Amazon Forest Unexpectedly Resilient to Drought

The extensive forests of South America's Amazon are turning out to be tougher than expected when it comes to withstanding the onslaughts of a changing climate. A team of U.S. and Brazilian scientists

Thursday, September 27th 2007, 5:57 pm

By: News On 6


The extensive forests of South America's Amazon are turning out to be tougher than expected when it comes to withstanding the onslaughts of a changing climate. A team of U.S. and Brazilian scientists using the insightful eyes of two NASA satellites has shown that one of the worst droughts in decades could not stop the undisturbed regions of the Amazon forest from "greening up."

The Amazon drought of 2005 reached its peak just as the region's annual dry season was beginning, from July through September. Although the double whammy of the parched conditions might be expected to slow the growth of the forest's leafy canopy, in much of the drought-stricken areas the canopy became significantly greener -- an indication of increased photosynthetic activity.

“Instead of ‘hunkering down’ during a drought as you might expect, the forest responded positively to drought, at least in the short term," said study author Scott R. Saleska, an assistant professor of ecology and evolutionary biology at the University Of Arizona. "It's a very interesting and surprising response."

The new finding contradicts a prominent global climate model that predicts the Amazon forest would begin to "brown down" after just a month of drought. The model also predicts an eventual forest collapse, shifting the ecosystem permanently from a thick, evergreen, broad-leaved forest to a grassy savanna.

"No one had looked at this issue with observations that are available from satellites," said co-author Kamel Didan, an associate research scientist in the University of Arizona's department of soil, water and environmental science. "We took the opportunity of the most recent drought, the 2005 drought, to do so."

"A big chunk of the Amazon forest -- the southwest region where the drought was severest -- reacted positively," said Didan. "The forest showed signs of being more productive. That's the big news." The new study, which was supported by NASA research funding, was published on Sept. 20 in Science Express, the online version of the journal Science.
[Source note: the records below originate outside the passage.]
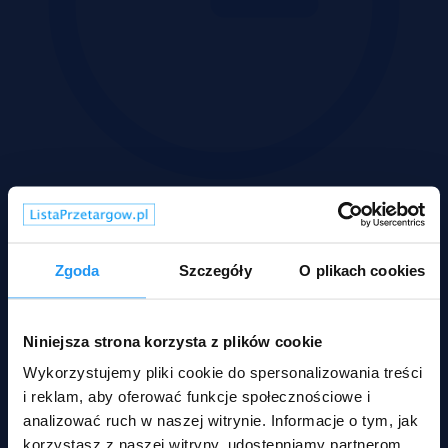
Wadium 21-09-2026
Zgoda
Szczegóły
O plikach cookies
Rodzaje nieruchomości
Niniejsza strona korzysta z plików cookie
Wykorzystujemy pliki cookie do spersonalizowania treści
i reklam, aby oferować funkcje społecznościowe i
analizować ruch w naszej witrynie. Informacje o tym, jak
korzystasz z naszej witryny, udostępniamy partnerom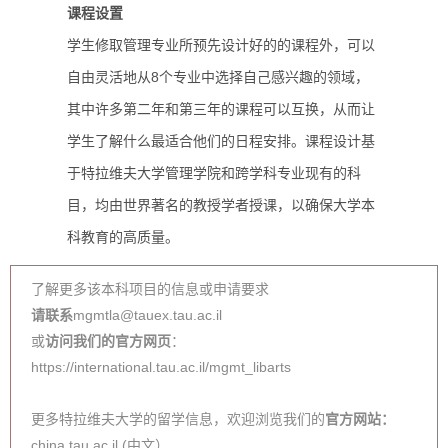
课程设置
学生修取管理专业所预先设计好的的课程外，可以
自由灵活地从8个专业中选择自己感兴趣的领域，
其中许多第二年和第三年的课程可以互换，从而让
学生了解什么最适合他们的日程安排。课程设计基
于特拉维夫大学管理学院和跨学科专业现有的科
目，均由世界著名的教授学者授课，以确保大学本
科教育的高质量。
了解更多该本科项目的信息或申请要求
请联系
mgmtla@tauex.tau.ac.il
或
访问我们的官方网页
：
https://international.tau.ac.il/mgmt_libarts
更多特拉维夫大学的留学信息，欢迎浏览我们的
官方网站：
china.tau.ac.il (中文）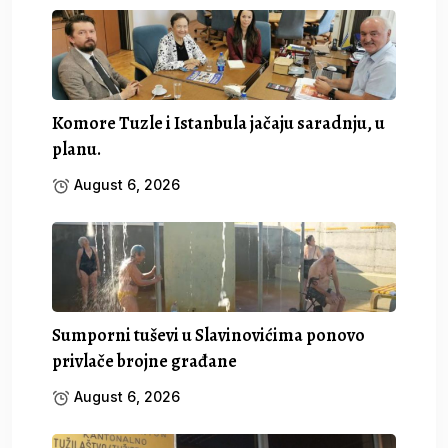
Komore Tuzle i Istanbula jačaju saradnju, u
planu.
August 6, 2026
Sumporni tuševi u Slavinovićima ponovo
privlače brojne građane
August 6, 2026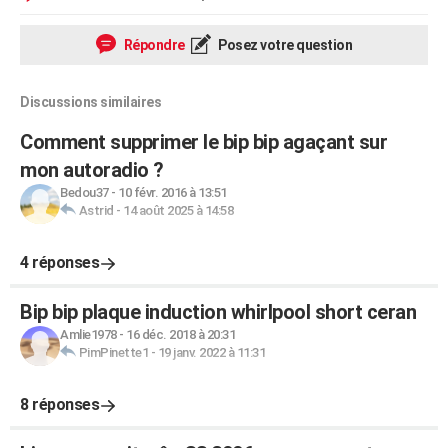
Répondre
Posez votre question
Discussions similaires
Comment supprimer le bip bip agaçant sur
mon autoradio ?
Bedou37
-
10 févr. 2016 à 13:51
Astrid
-
14 août 2025 à 14:58
4 réponses
Bip bip plaque induction whirlpool short ceran
Amlie1978
-
16 déc. 2018 à 20:31
PimPinette1
-
19 janv. 2022 à 11:31
8 réponses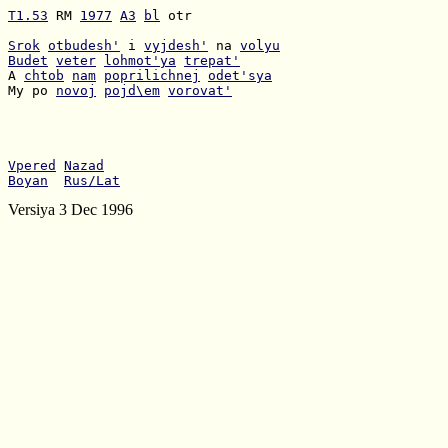
T1.53
 RM 
1977
A3
bl
 otr

Srok
otbudesh'
 i 
vyjdesh'
 na 
volyu
Budet
veter
lohmot'ya
trepat'
A 
chtob
nam
poprilichnej
odet'sya
My po 
novoj
pojd\em
vorovat'
Vpered
Nazad
Boyan
Rus/Lat
Versiya 3 Dec 1996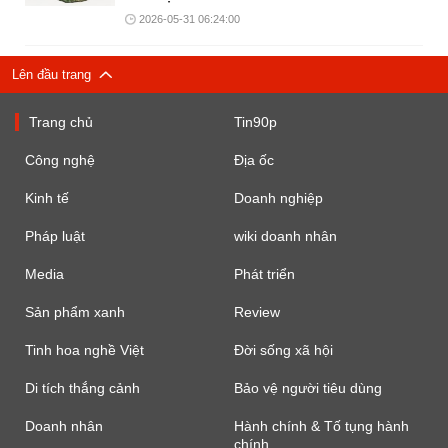
2026-05-31 06:24:00
Lên đầu trang
Trang chủ
Tin90p
Công nghệ
Địa ốc
Kinh tế
Doanh nghiệp
Pháp luật
wiki doanh nhân
Media
Phát triển
Sản phẩm xanh
Review
Tinh hoa nghề Việt
Đời sống xã hội
Di tích thắng cảnh
Bảo vệ người tiêu dùng
Doanh nhân
Hành chính & Tố tụng hành
chính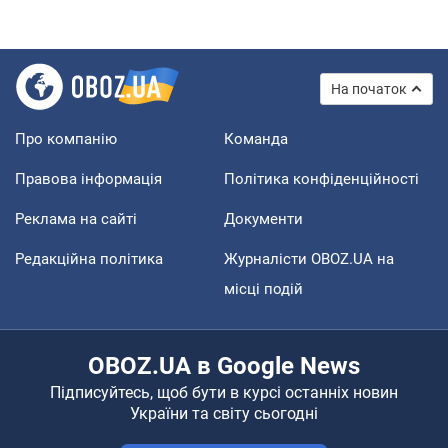
На початок
Про компанію
Команда
Правова інформація
Політика конфіденційності
Реклама на сайті
Документи
Редакційна політика
Журналісти OBOZ.UA на
місці подій
OBOZ.UA в Google News
Підписуйтесь, щоб бути в курсі останніх новин
України та світу сьогодні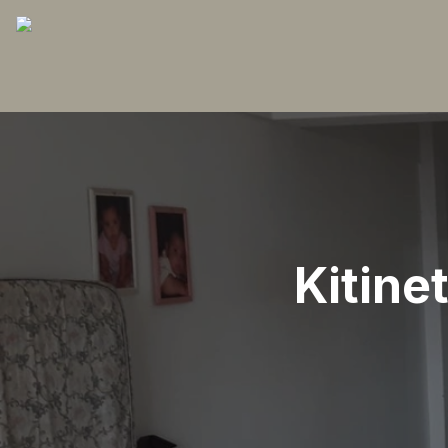
Kitine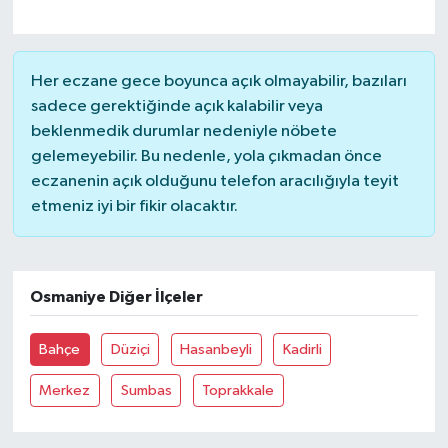
Magazin
Her eczane gece boyunca açık olmayabilir, bazıları
Resmi İlanlar
sadece gerektiğinde açık kalabilir veya
beklenmedik durumlar nedeniyle nöbete
Sağlık
gelemeyebilir. Bu nedenle, yola çıkmadan önce
eczanenin açık olduğunu telefon aracılığıyla teyit
Seri İlan
etmeniz iyi bir fikir olacaktır.
Siyaset
Osmaniye Diğer İlçeler
Sokak Hayvanlarını Sahiplendirme
Bahçe
Düziçi
Hasanbeyli
Kadirli
Sonsöz Özel
Merkez
Sumbas
Toprakkale
Spor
The researchers and their colleagues already knew the Amazon forest took advantage of the annual dry season's relatively cloudless skies to soak up the sun and grow. From a previous study that used NASA satellite data combined with additional field measurements, the researchers found that intact Amazon forest increases photosynthesis, actually "greening up," during the dry season.

The severe 2005 drought and the detailed, long-term observations from two NASA satellites -- one that maps the greenness of vegetation, one that measures rainfall in the tropics -- gave the researchers what they needed to see how the Amazon forest responds to a major drought.

One of the instruments on NASA's Terra satellite, launched in 1999 -- the Moderate Resolution Imaging Spectroradiometer, or MODIS, – provides month-to-month maps of changes in vegetation status across the Amazon (and the world). The one-of-a-kind Tropical Rainfall Measuring Mission spacecraft, launched in 1997, collects observations of rainfall.

The scientists used the seven-to-nine years of observations from these satellites to map "normal" rainfall and greenness conditions in non-drought years. When they compared those conditions to the same months of the 2005 drought, the researchers found that areas of Amazon's intact forests that had received below-normal rainfall in 2005 also had above-average greenness.

Global climate models predict the Amazon forest will cut back photosynthesis quickly when a drought starts. That slowdown in plant growth would create a positive feedback loop: as the forest shuts down more and more, it removes less and less carbon dioxide from the atmosphere. The carbon dioxide ordinarily sequestered by growing trees would remain in the atmosphere, increasing global warming and further accelerating the forest's decline and additional carbon-dioxide-fueled warming.

By contrast, the research team's findings suggest the opposite happens, at least in the short-term. The drought-induced flush of forest growth would dampen global warming, not accelerate it. During the 2005 drought, Amazon forest trees flourished in the sunnier-than-average weather, most likely by tapping water sources deep in the forest soil. To grow, trees must take up more carbon dioxide, thus drawing down the levels of atmospheric carbon dioxide.